Previous Global Trade Opinion Polls

Survey No. 12 (January 2006)
IIBE&L's latest poll of negotiators and experts shows that most respondents believe the Doha Round is unlikely to end in 2006. Almost nobody sees the newly-agreed negotiating targets being met at the end of April. At the same time, it is generally expected that the American negotiating authority will expire in mid-2007. So where does this leave the Doha Round?

Survey No. 11 (October 2005)
The Institute's 11th Global Trade Opinion Poll finds 58 percent of respondents worried that an unsuccessful meeting in Hong Kong could kill the Doha Round. The early October proposals on agriculture from the USA were key to energizing the negotiations, but not all our respondents think the American proposals are realistic. There is considerable uncertainty among negotiators on the eventual level of ambition for market access for agricultural and industrial products.

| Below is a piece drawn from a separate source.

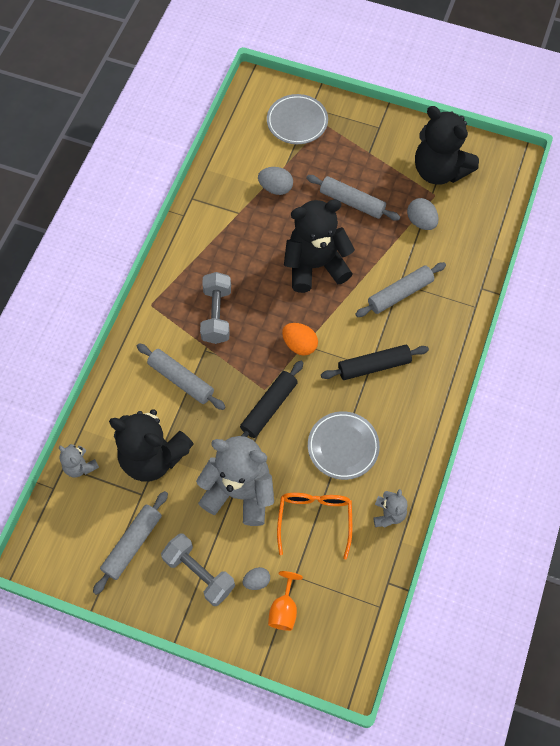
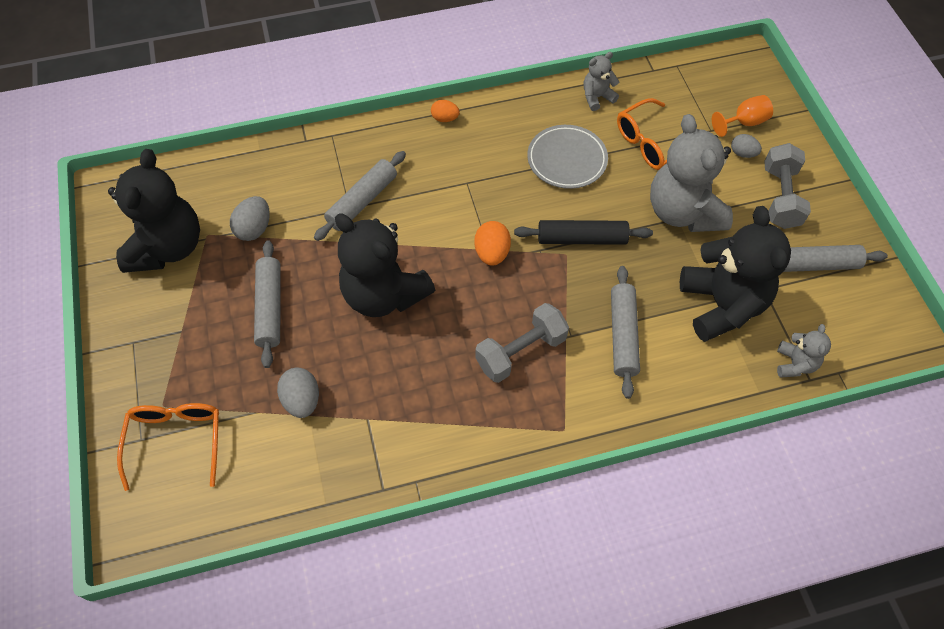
camera: 125 degrees left, 5 degrees down
(297, 122) = (176, 441): grey plate -> orange glasses
(374, 366) = (463, 180): black rolling pin -> none
(400, 293) = (362, 201): grey rolling pin -> grey rolling pin turned 75 degrees counterclockwise
(441, 389) = (445, 118): none -> orange egg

Survey No. 10 (April-May 2005)
The Institute's tenth Global Trade Opinion Poll shows good news and bad news for the WTO Round. The good news is that WTO Members will evidently choose the organisation's new Director-General without a repeat of the divisive battle we saw in 1999. The bad news is that the negotiations on trade in services are in serious trouble.

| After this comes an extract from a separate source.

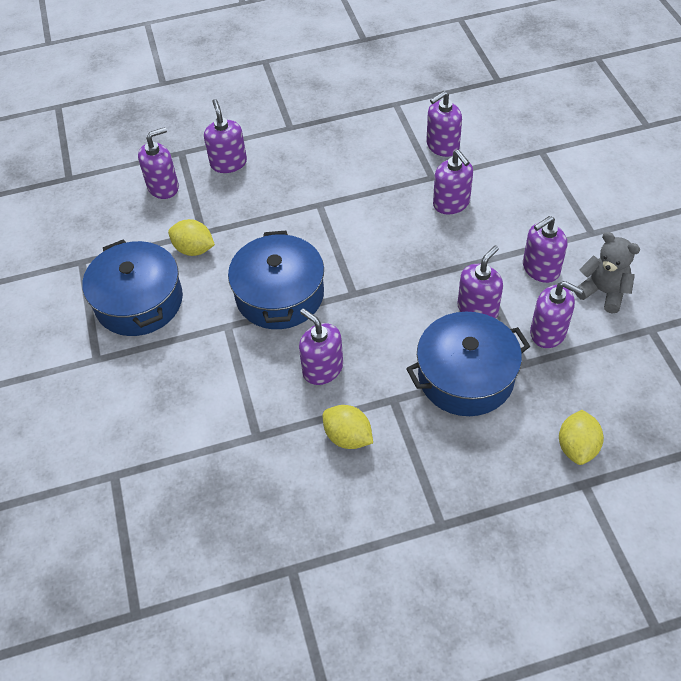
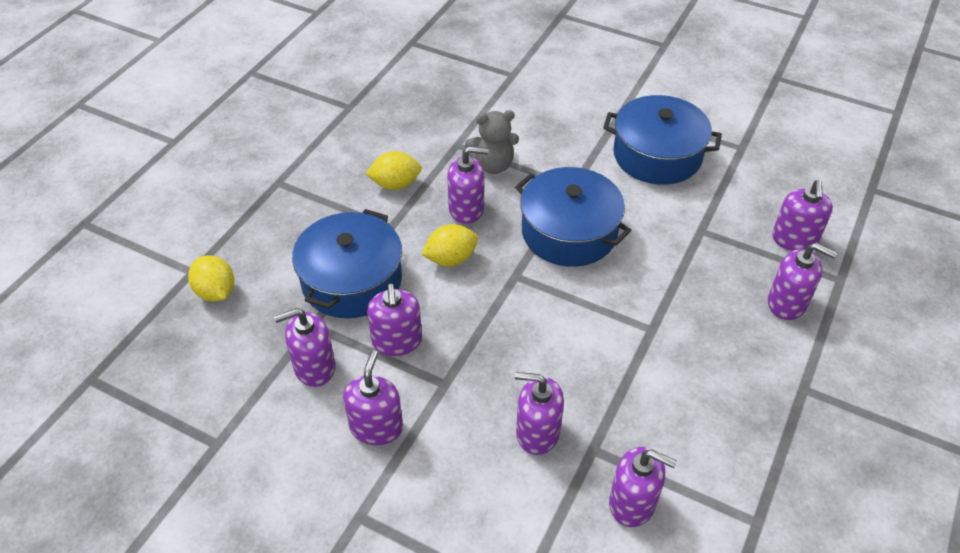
camera: 130 degrees right, 5 degrees down
(194, 249) = (684, 214): yellow lemon -> yellow lemon (451, 259)
(442, 146) = (632, 503): purple soap dispenser -> purple soap dispenser turned 105 degrees clockwise
(603, 292) = (293, 449): grey teddy bear -> grey teddy bear (493, 165)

Survey No. 9 (25 July 2004)
Ninth Global Trade Opinion Poll Shows WTO Talks on Razor's Edge
At the start of a critical final week of trade negotiations in Geneva, only about one-third of respondents to the latest IIBE&L poll were willing to predict a successful outcome by the 30 July deadline set by WTO's General Council. In other survey findings, respondents generally believe a package - if agreed - will incorporate the launch of negotiations on a new trade facilitation agreement; appear resigned to acceptance of the Cancun formula for industrial market access; and do not believe that negotiators will set a new deadline for the end of the Doha Round at the end of 2005. Finally, about two-thirds of those covered by the global survey did not believe that Russia would finish its accession to the WTO by the end of the first quarter of 2005.

Survey No. 8
The most interesting thing about the latest Global Trade Opinion Poll results is what seems to be a dramatic turn around in attitudes toward progress in agriculture negotiations. Last February, on 16 percent of poll respondents felt a framework agreement could be agreed for agriculture by mid-2004. The current poll shows a plurality of 40 percent of survey participants believe an agreement will be reached by July, another 28 percent give agreement a fifty-fifty chance and just 30 percent doubt agreement will be possible in that timeframe. (2% had no opinion on the issue).

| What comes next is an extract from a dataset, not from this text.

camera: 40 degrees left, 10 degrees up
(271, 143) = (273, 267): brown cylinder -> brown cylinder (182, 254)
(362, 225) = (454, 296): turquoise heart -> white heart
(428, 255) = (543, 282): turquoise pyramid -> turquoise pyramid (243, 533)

Survey No. 7 (23 February, 2004)

Survey No. 6 (8 December, 2003)
Sixth Institute poll shows good news and bad news as WTO negotiators approach crucial December meeting

Survey No. 5 analyzes the WTO's Doha Round after Cancun. The latest Institute Poll looks at what went wrong in Cancun, whether the meeting had a chance of success and where the WTO Round goes from here.

Survey No. 4 (End-July, 2003)
The Fourth Global Trade Opinion Poll conducted by the Institute shows an improved outlook for the longstanding debate over intellectual property rights and access to medicines, but the chances for success at WTO's Ministerial Meeting in Cancun on key issues like agriculture and investment look slim.

Survey No. 3 (End-May, 2003)
In the Institute's third series of Global Trade Opinion Polls, 78 percent of respondents see real progress in the Doha Round linked to a mid-summer EU agreement to CAP reform, yet only 27 percent feel WTO Members will need to take action to extend the "Peace Clause" at the end of this year. A lack of progress on issues of importance to developing countries and a continuing failure to reach consensus on investment, competition policy and the other "Singapore issues" promise difficult negotiations at the WTO's Fifth Ministerial in Cancun, Mexico this coming September.

Survey No. 2 (April, 2003)
The Institute's second Poll, conducted in late March, demonstrated rising pessimism among WTO Negotiators on a range of fronts and accurately predicted the filing of a trade dispute against GMO restrictions maintained by Europe.